Le ministère de la justice a reçu le 27 juillet 2020 copie de l’assignation selon récépissé du 6 août 2020.
Il est ainsi justifié ainsi de l’accomplissement des formalités de l’article 1043 du code de procédure civile.
La procédure est dès lors régulière.

Sur les demandes au fond

L’article 21-12 alinéa 3 1° du code civil dispose que l’enfant, qui depuis au moins trois années, est confié aux services de l’aide sociale à l’enfance, peut, jusqu’à sa majorité, déclarer qu’il réclame la qualité de Français, pourvu qu’à l’époque de sa déclaration il réside en France.

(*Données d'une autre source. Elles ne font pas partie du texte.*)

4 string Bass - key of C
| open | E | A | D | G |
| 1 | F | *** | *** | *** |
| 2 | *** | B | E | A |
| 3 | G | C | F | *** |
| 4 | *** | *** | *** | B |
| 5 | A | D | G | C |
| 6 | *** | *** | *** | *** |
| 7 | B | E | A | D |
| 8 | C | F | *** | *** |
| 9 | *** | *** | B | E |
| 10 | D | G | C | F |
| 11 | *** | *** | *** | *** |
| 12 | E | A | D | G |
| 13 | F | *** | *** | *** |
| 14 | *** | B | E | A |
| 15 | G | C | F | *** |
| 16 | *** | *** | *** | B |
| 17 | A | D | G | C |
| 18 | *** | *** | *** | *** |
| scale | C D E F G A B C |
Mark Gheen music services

Il convient de rappeler qu’en application de l’article 47 du code civil, « Tout acte de l'état civil des Français et des étrangers fait en pays étranger et rédigé dans les formes usitées dans ce pays fait foi, sauf si d'autres actes ou pièces détenus, des données extérieures ou des éléments tirés de l'acte lui-même établissent, le cas échéant après toutes vérifications utiles, que cet acte est irrégulier, falsifié ou que les faits qui y sont déclarés ne correspondent pas à la réalité. Celle-ci est appréciée au regard de la loi française. »

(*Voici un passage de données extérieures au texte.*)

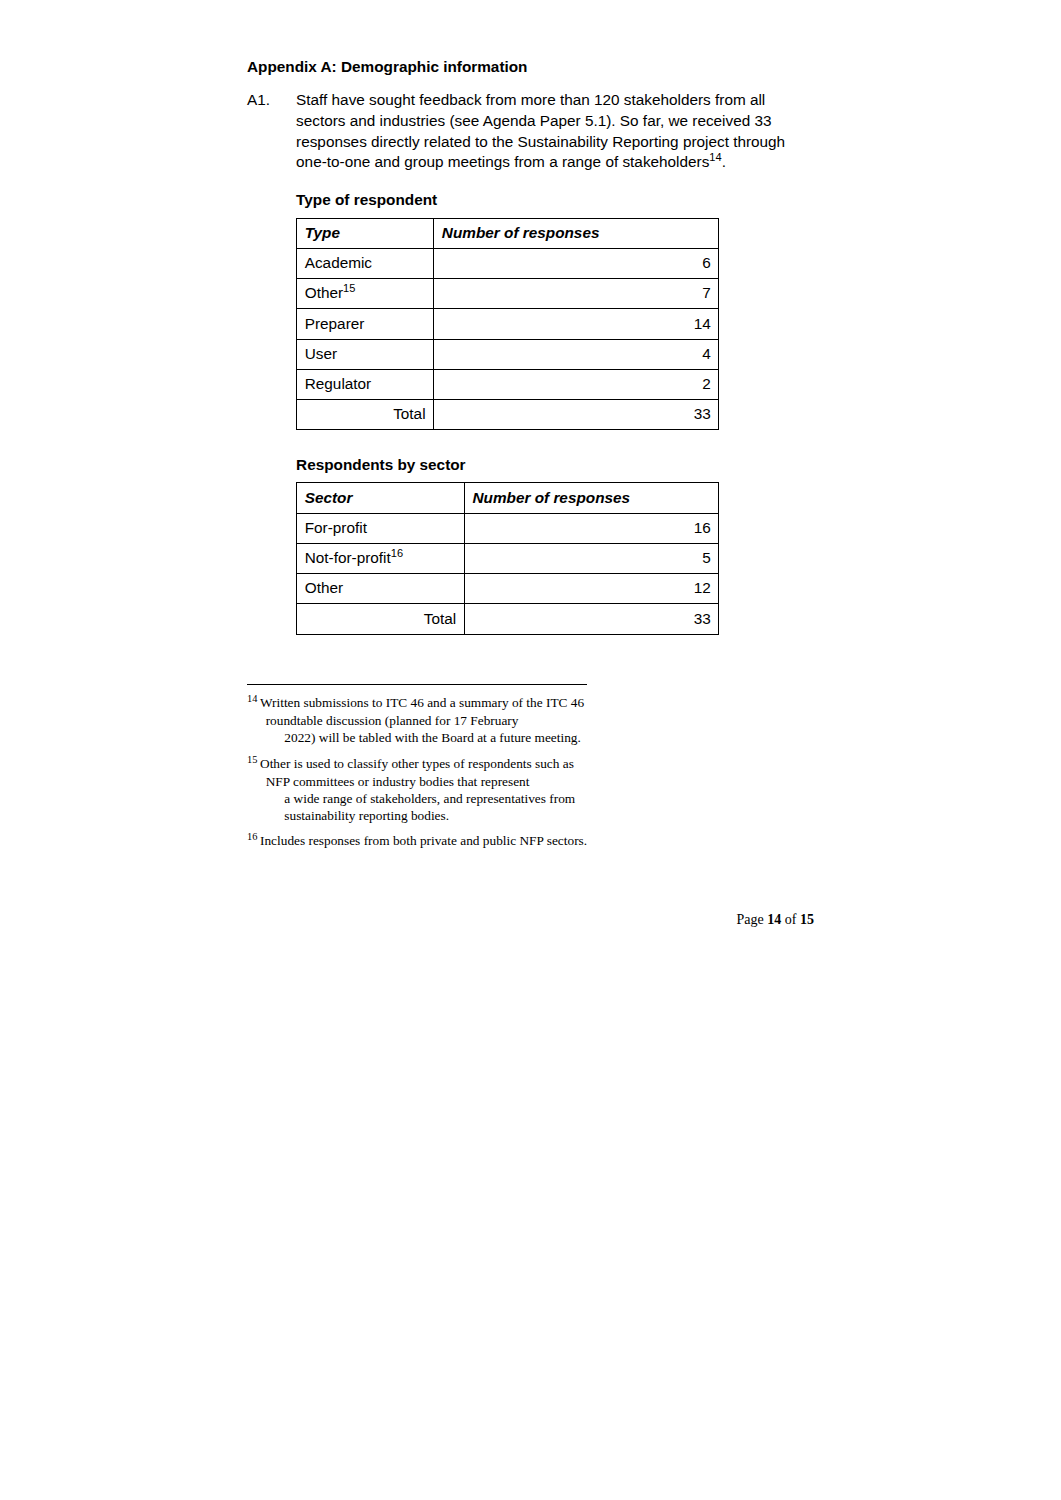Appendix A: Demographic information
A1.
Staff have sought feedback from more than 120 stakeholders from all sectors and industries (see Agenda Paper 5.1). So far, we received 33 responses directly related to the Sustainability Reporting project through one-to-one and group meetings from a range of stakeholders14.
Type of respondent
| Type | Number of responses |
| --- | --- |
| Academic | 6 |
| Other 15 | 7 |
| Preparer | 14 |
| User | 4 |
| Regulator | 2 |
| Total | 33 |
Respondents by sector
| Sector | Number of responses |
| --- | --- |
| For-profit | 16 |
| Not-for-profit 16 | 5 |
| Other | 12 |
| Total | 33 |
14 Written submissions to ITC 46 and a summary of the ITC 46 roundtable discussion (planned for 17 February 2022) will be tabled with the Board at a future meeting.
15 Other is used to classify other types of respondents such as NFP committees or industry bodies that represent a wide range of stakeholders, and representatives from sustainability reporting bodies.
16 Includes responses from both private and public NFP sectors.
Page 14 of 15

En matière de nationalité, quelque que soit le fondement de la demande, il est exigé de justifier de façon certaine de son état civil par la production d’un acte d’état civil conforme aux exigences de l’article 47 du code civil.

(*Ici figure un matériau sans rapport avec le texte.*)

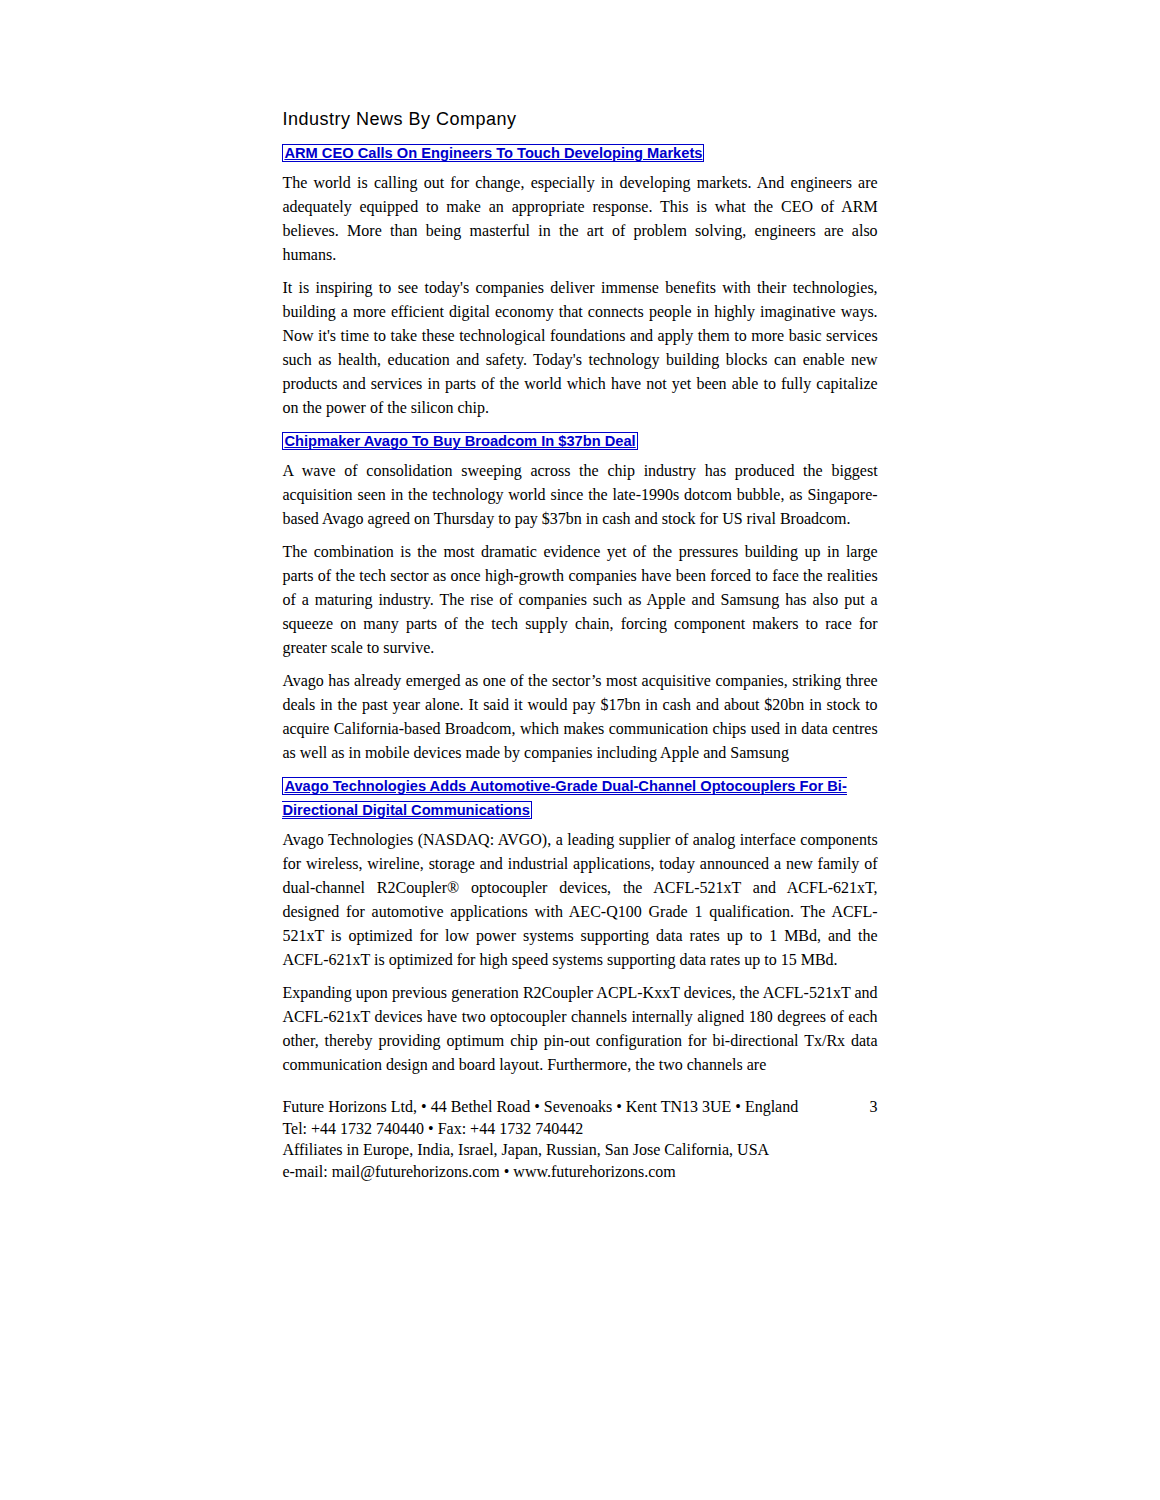Industry News By Company
ARM CEO Calls On Engineers To Touch Developing Markets
The world is calling out for change, especially in developing markets. And engineers are adequately equipped to make an appropriate response. This is what the CEO of ARM believes. More than being masterful in the art of problem solving, engineers are also humans.
It is inspiring to see today's companies deliver immense benefits with their technologies, building a more efficient digital economy that connects people in highly imaginative ways. Now it's time to take these technological foundations and apply them to more basic services such as health, education and safety. Today's technology building blocks can enable new products and services in parts of the world which have not yet been able to fully capitalize on the power of the silicon chip.
Chipmaker Avago To Buy Broadcom In $37bn Deal
A wave of consolidation sweeping across the chip industry has produced the biggest acquisition seen in the technology world since the late-1990s dotcom bubble, as Singapore-based Avago agreed on Thursday to pay $37bn in cash and stock for US rival Broadcom.
The combination is the most dramatic evidence yet of the pressures building up in large parts of the tech sector as once high-growth companies have been forced to face the realities of a maturing industry. The rise of companies such as Apple and Samsung has also put a squeeze on many parts of the tech supply chain, forcing component makers to race for greater scale to survive.
Avago has already emerged as one of the sector’s most acquisitive companies, striking three deals in the past year alone. It said it would pay $17bn in cash and about $20bn in stock to acquire California-based Broadcom, which makes communication chips used in data centres as well as in mobile devices made by companies including Apple and Samsung
Avago Technologies Adds Automotive-Grade Dual-Channel Optocouplers For Bi-Directional Digital Communications
Avago Technologies (NASDAQ: AVGO), a leading supplier of analog interface components for wireless, wireline, storage and industrial applications, today announced a new family of dual-channel R2Coupler® optocoupler devices, the ACFL-521xT and ACFL-621xT, designed for automotive applications with AEC-Q100 Grade 1 qualification. The ACFL-521xT is optimized for low power systems supporting data rates up to 1 MBd, and the ACFL-621xT is optimized for high speed systems supporting data rates up to 15 MBd.
Expanding upon previous generation R2Coupler ACPL-KxxT devices, the ACFL-521xT and ACFL-621xT devices have two optocoupler channels internally aligned 180 degrees of each other, thereby providing optimum chip pin-out configuration for bi-directional Tx/Rx data communication design and board layout. Furthermore, the two channels are
3
Future Horizons Ltd, • 44 Bethel Road • Sevenoaks • Kent TN13 3UE • England
Tel: +44 1732 740440 • Fax: +44 1732 740442
Affiliates in Europe, India, Israel, Japan, Russian, San Jose California, USA
e-mail: mail@futurehorizons.com • www.futurehorizons.com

L’article 30 du code civil prévoit que “la charge de la preuve, en matière de nationalité française, incombe à celui dont la nationalité est en cause”.

[H] [Z] n’étant pas titulaire d’un certificat de nationalité française , la charge de la preuve lui incombe.

L’article 22 de la convention franco-camerounaise signée entre les deux pays le 21 février 1974 prévoit que :
1° Sont admis, sans légalisation, sur les territoires respectifs de la République française et de la République Unie du Cameroun, les documents suivants établis par les autorités de chacun des deux Etats :
- les expéditions des actes de l’état civil tels qu’ils sont énumérés à l’article 21 ci dessus ;
- les expéditions des décisions écrites ou autres documents judiciaires enregistrés ou déposés dans ces tribunaux ;
- les actes notariés ;
- les certificats de vie des rentiers viagers.
2° Les documents énumérés ci-dessus doivent être revêtus de la signature et du sceau officiel de l’autorité ayant qualité pour les délivrer et, s’ils s’agit d’expéditions, être certifiés conformes à l’original par ladite autorité. En tout état de cause, ils sont établis matériellement de manière à faire apparaître leur authenticité.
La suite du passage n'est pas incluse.